Learning from the KoruDecember 7, 2005
I was reading a portion of Steve Taylor’s new book, “The Out-of-Bounds Church” and he remarks about something he calls “Koru Theology”. The Koru is a fern that grows in the South Pacific and is one of the primary symbols of New Zealand.
Here is a picture of a Koru…notice the repetitive shape, and how much it follows the designs of fractal geometry.
Here is just a portion of what Taylor says about the concept pictured by this fern:
“At the heart of the fern sits a tiny, curled frond. If it’s given space, it unfurls…and the fern cannot grow unless it is given a clear path toward the sun. So the Maori burn off undergrowth to encourage new life. The cycles of death and decay are the compost of the new. This is Koru Theology.”
Taylor’s book is about new concepts of understanding our relationship with God and what the Church will look like in the next few generations. He comments on how today’s church often focuses on the past and its failures. The Koru promises that if someone is given enough light (Truth directly from God) and space (the place to make mistakes), they will grow and create something that has never existed before, a shape never seen. He believes that we hinder each other’s growth by insisting that people focus their lives on the structures of the past and examples from the past instead of being birthed into new examples of what Christ wants to build upon this earth.

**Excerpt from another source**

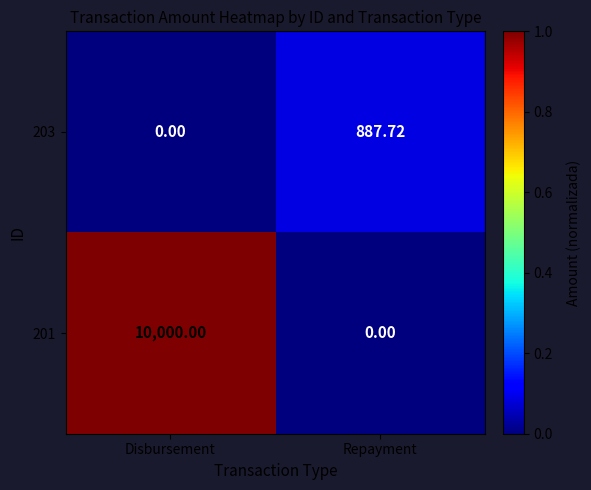

At which category is the sum across all series the highest?

Disbursement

In another place, Taylor says,
“Koru theology invites us to discover the possibilities of who we might become rather than dwelling on who we have been. The brokenness of the past needs to become the ground upon which the new life is built.”

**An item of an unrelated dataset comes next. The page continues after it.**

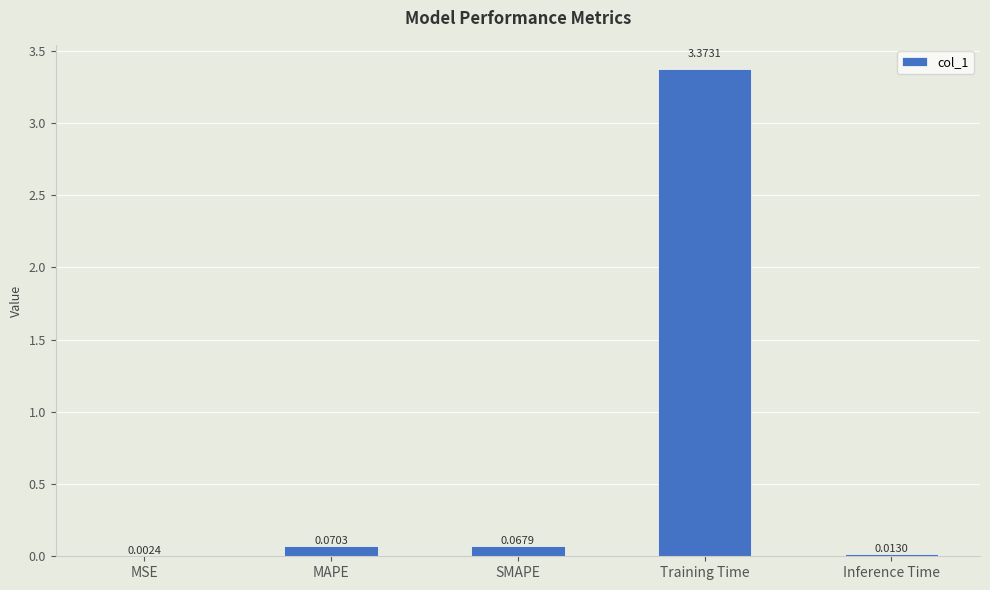

At which category does the chart reach its peak across all series?

Training Time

I believe that Taylor is seeing something profound. There is a tendency in any human endeavor to rely upon traditions for acceptable behavior. Unfortunately, the primary purpose of Tradition is not behavior but passing down unchangeable truth. For instance, one generation might pass down the truth that the Bible is a valuable guide for life and practice. For some people, that might mean sticking to a particular translation of the Bible because it represents good scholarship and accurate rendering of the Greek and Hebrew into English. For another generation, that might mean having the Bible on PDA, CD, Computer, iPod, Cell Phone and Screen Saver. These are new ways to honor the Bible that the last generation would never have thought of.
I recently had someone tell me that they thought computers were evil because they were used for Pornography and that we shouldn’t put the Bible there. The same case could be made for paper, since that is where porn started, isn’t it?
Look at the Koru and see your future. If given space, you can be whatever God wants you to be.